UN MAÎTRE D’OEUVRE À L’ÉCART DE LA GESTION DU COMPTE PRORATA
Par principe, et sauf disposition contraire dans son marché, la gestion du compte prorata ne relève pas de la mission du maître d’oeuvre et reste entre les mains des entreprises. Toutefois, c’est au maître d’oeuvre qui établit les documents de consultation des entreprises et qui accompagne le maître d’ouvrage dans la passation des marchés de travaux (mission ACT) de proposer à ce dernier le recours au compte prorata. C’est également au maître d’oeuvre de prendre en compte les sommes dont les entreprises sont redevables au titre du compte prorata lors de l’établissement des décomptes généraux et définitifs.
La norme NF P 03-001 prévoit en effet, sous certaines conditions, que le maître d’ouvrage peut déduire ces sommes des décomptes généraux et définitifs. Elles sont alors versées directement sur ce compte. Dans ce cas, le maître d’oeuvre se procure l’attestation du gestionnaire du compte avant de proposer le paiement du solde des entreprises. En fin de chantier, le maître d’oeuvre attend le quitus pour établir le décompte général.
Les dépenses de fonctionnement au débit du compte prorata
(d’après l’annexe A de la norme AFNOR NF P 03-001)
- Les dépenses de consommation (sauf dispositions contraires du marché, les communications téléphoniques sont mises à la charge respective des entreprises utilisatrices) :
- les consommations d’eau ;
- les dépenses d’énergie nécessaires aux installations de chantier ;
- les communications téléphoniques non facturées.
Cas particuliers : - Les dépenses des fluides et énergies nécessaires aux essais et épreuves sont facturées par la personne chargée de la gestion du compte prorata à l’entrepreneur du lot qui fait l’objet des essais et des épreuves.

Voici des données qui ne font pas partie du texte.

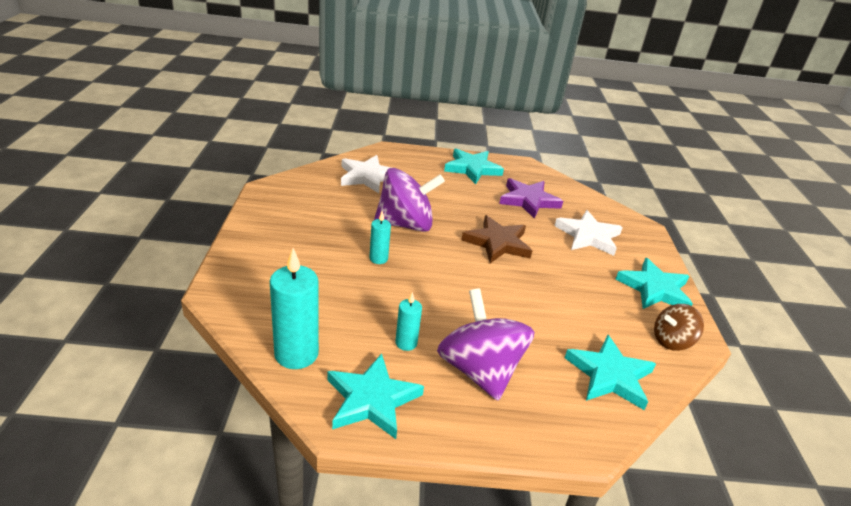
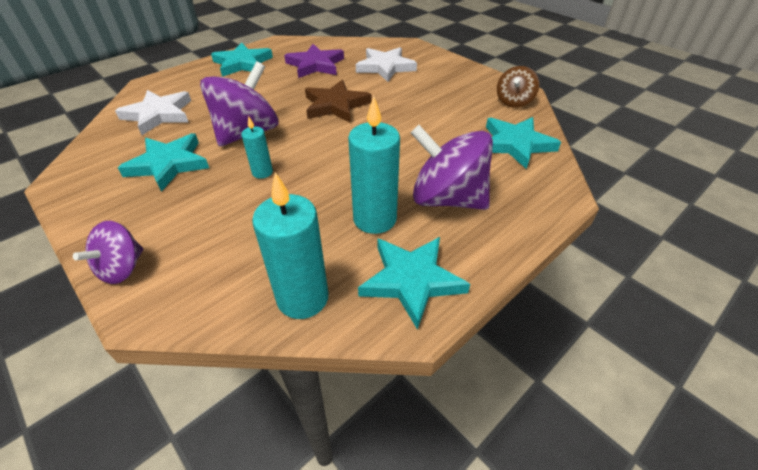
camera: 40 degrees left, 10 degrees up
turquoise candle [395,292,422,351] -> turquoise candle [348,96,400,234], size x1.86
turquoise star [615,258,693,309] -> turquoise star moved to [118,133,209,192]
none -> purple spinning top [73,221,143,284]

- Lorsque le chauffage ou le préchauffage du chantier est nécessaire pour la bonne marche des travaux, les frais afférents font l’objet d’un accord préalable conclu sur proposition du maître d’oeuvre entre le maître d’ouvrage et les entrepreneurs. Ces frais ne figurent pas au compte prorata.
- Les dépenses d’exploitation (sauf dispositions expresses différentes) :
- le nettoyage du bureau de chantier et des installations communes d’hygiène ;
- les frais de gardiennage, lorsque sa mise en place a été décidée par le comité de contrôle ;
- toute autre dépense qui serait portée au débit du compte prorata, soit par les marchés, soit par la convention prévue par la norme, soit par décision du comité de contrôle.
À NOTER : il n’est pas décompté de prorata au titre du nettoyage de chantier. Chaque entrepreneur, après chaque intervention en un lieu donné, doit laisser l’emplacement propre et libre de tout déchet et procéder au nettoyage de ses ouvrages (sauf si les documents du marché attribuent le nettoyage de fin de chantier à un lot déterminé).
Pour en savoir plus…
- La Boîte à outils chantier de la MAF, dans votre espace adhérent sur www.maf.fr
- La norme AFNOR NF P 03-001 – éditions d’octobre 2017, chapitre 14 et ses annexes A et B sur les répartitions entre dépenses d’investissement et dépenses de fonctionnement, et C sur la gestion du compte.
1. Le compte prorata est à distinguer du « compte interentreprises », lequel désigne communément la gestion et la répartition des dépenses dans le cas de la réalisation de prestations par certaines entreprises pour le compte d’autres entreprises du chantier.